It is of course necessary to display yesterday’s polyominoes, for our viewing pleasure.

I want to display some of these babies, maybe the pentominoes, since they are well known to all the people who know them. And I’m thinking we may be able to get to some better code, if the fancy strikes us.

I think the big design question will be how many we can draw across the screen. Doesn’t sound too daunting.

We’ll need to generate the pentomino collection in setup. I already have code, in a test, that will do that, but I think we can do better. Let’s just go for it.

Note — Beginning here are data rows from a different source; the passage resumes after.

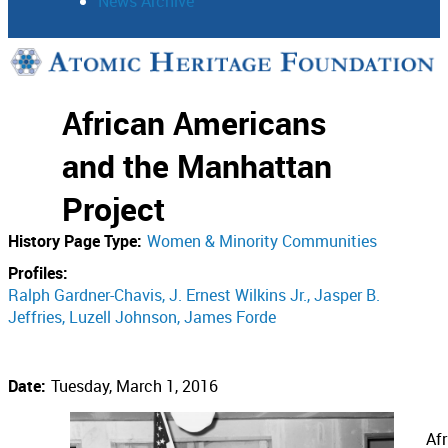
News Archive
Support
African Americans
Connect
and the Manhattan
Project
History Page Type:
Women & Minority Communities
Profiles:
Ralph Gardner-Chavis
J. Ernest Wilkins Jr.
Jasper B.
Jeffries
Luzell Johnson
James Forde
Date:
Tuesday, March 1, 2016
Af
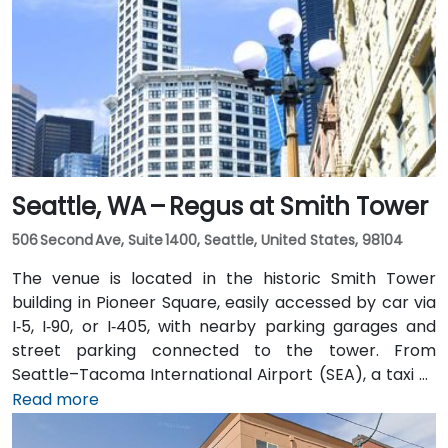
Seattle, WA – Regus at Smith Tower
506 Second Ave, Suite 1400, Seattle, United States, 98104
The venue is located in the historic Smith Tower
building in Pioneer Square, easily accessed by car via
I‑5, I‑90, or I‑405, with nearby parking garages and
street parking connected to the tower. From
Seattle–Tacoma International Airport (SEA), a taxi or
rideshare takes approximately 25–30 minutes via I‑5
Read more
North and Airport Way. Public transit is seamless: the
Pioneer Square light rail station is just a 1-minute walk,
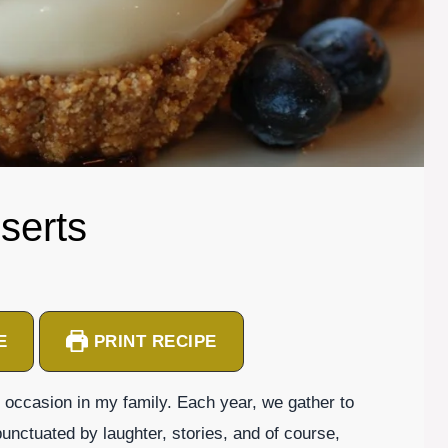
serts
E
PRINT RECIPE
occasion in my family. Each year, we gather to
nctuated by laughter, stories, and of course,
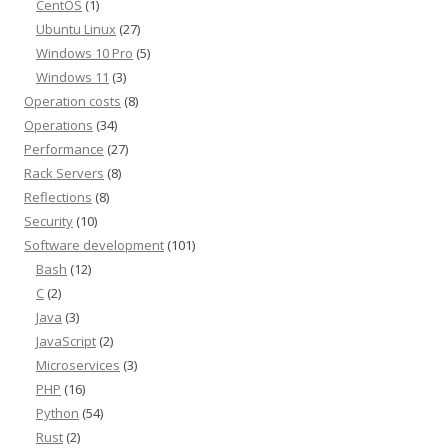
CentOS
(1)
Ubuntu Linux
(27)
Windows 10 Pro
(5)
Windows 11
(3)
Operation costs
(8)
Operations
(34)
Performance
(27)
Rack Servers
(8)
Reflections
(8)
Security
(10)
Software development
(101)
Bash
(12)
C
(2)
Java
(3)
JavaScript
(2)
Microservices
(3)
PHP
(16)
Python
(54)
Rust
(2)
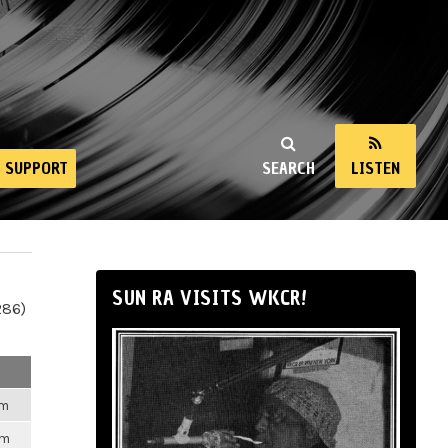
SUPPORT
SEARCH
LISTEN
SUN RA VISITS WKCR!
286)
am
pm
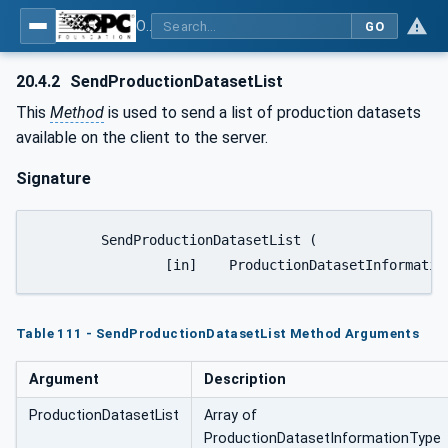
OPC UA for Plastics and Rubber Machinery - General Type Definitions
GO
20.4.2
SendProductionDatasetList
This
Method
is used to send a list of production datasets
available on the client to the server.
Signature
	SendProductionDatasetList ( 

Table 111 - SendProductionDatasetList Method Arguments
Argument
Description
ProductionDatasetList
Array of
ProductionDatasetInformationType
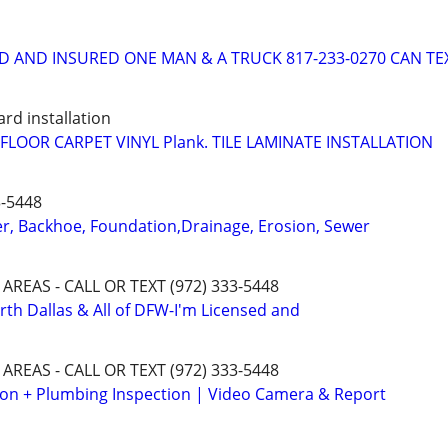
D AND INSURED ONE MAN & A TRUCK 817-233-0270 CAN TE
rd installation
LOOR CARPET VINYL Plank. TILE LAMINATE INSTALLATION
3-5448
er, Backhoe, Foundation,Drainage, Erosion, Sewer
 AREAS - CALL OR TEXT (972) 333-5448
orth Dallas & All of DFW-I'm Licensed and
 AREAS - CALL OR TEXT (972) 333-5448
ion + Plumbing Inspection | Video Camera & Report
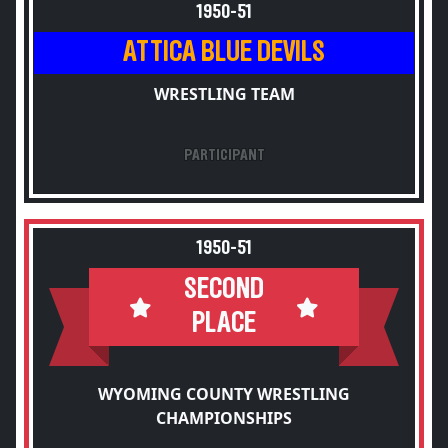
1950-51
ATTICA BLUE DEVILS
WRESTLING TEAM
PARTICIPANT
1950-51
SECOND
PLACE
WYOMING COUNTY WRESTLING
CHAMPIONSHIPS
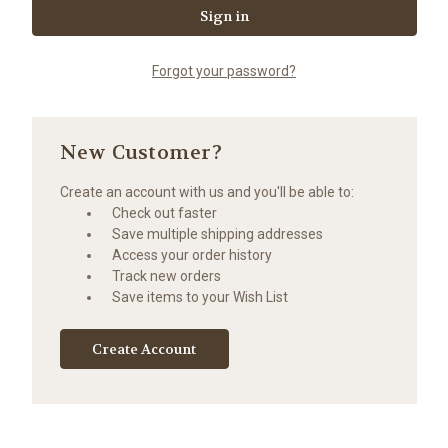
Forgot your password?
New Customer?
Create an account with us and you'll be able to:
Check out faster
Save multiple shipping addresses
Access your order history
Track new orders
Save items to your Wish List
Create Account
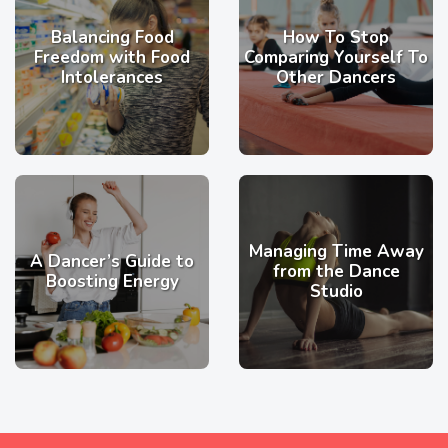
Balancing Food
How To Stop
Freedom with Food
Comparing Yourself To
Intolerances
Other Dancers
Managing Time Away
A Dancer’s Guide to
from the Dance
Boosting Energy
Studio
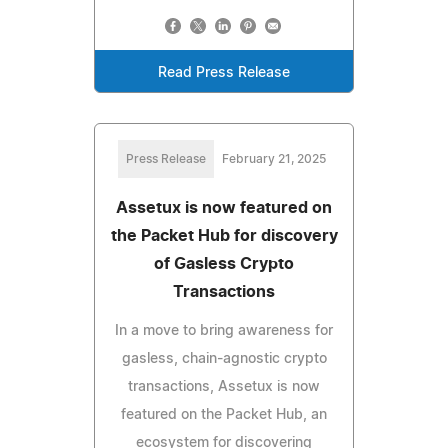
Read Press Release
Press Release
February 21, 2025
Assetux is now featured on
the Packet Hub for discovery
of Gasless Crypto
Transactions
In a move to bring awareness for
gasless, chain-agnostic crypto
transactions, Assetux is now
featured on the Packet Hub, an
ecosystem for discovering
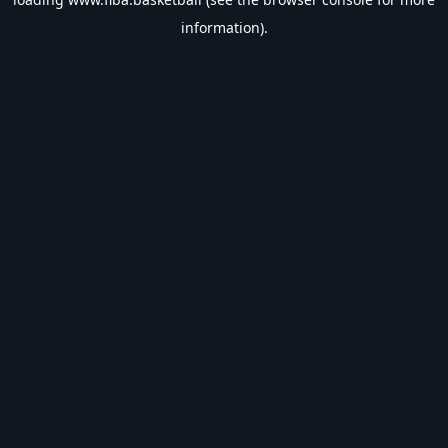
information).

After only a bit of moderate hackery, we have this:

function setup()
    local mon = Omino()
    mon:add(Sq(0,0))
    local mons = OminoSet()
    mons:add(mon)
    result = mons
    for i = 2,5 do
        result = result:extend()
    end
end

function draw()
    local x,y
    local size = 20
    local order = 5
    local rowSize = 9
    local rowGap = 15
    local colGap = 10
    for i,omino in ipairs(result.coll) do
        local pos = i-1
        x = (pos%rowSize)*(order*size+colGap)
        y = HEIGHT - (pos//rowSize + 1)*(order*size+rowGap)
        pushMatrix()
        translate(x,y)
        omino:draw(size)
        popMatrix()
    end
end

That’s supported by this:

function Omino:draw(size)
    pushStyle()
    stroke(0)
    strokeWidth(2)
    fill(0,255,0)
    for key, sq in pairs(self.squares) do
        pushMatrix()
        translate(sq.x*size, sq.y*size)
        rect(0,0,size,size)
        popMatrix()
    end
    popStyle()
end

And the result on screen is this:

pentominoes

Perfect. 63 of them, and it’s obvious that they are all unique and none are missing. For values of obvious.

That’ll do for now. I just wanted to know if I could do it and whether it would be “nice”. It’s not great, but it’s nice in the sense I intended, without special checks for anything in particular, just a general check for order having increased or not.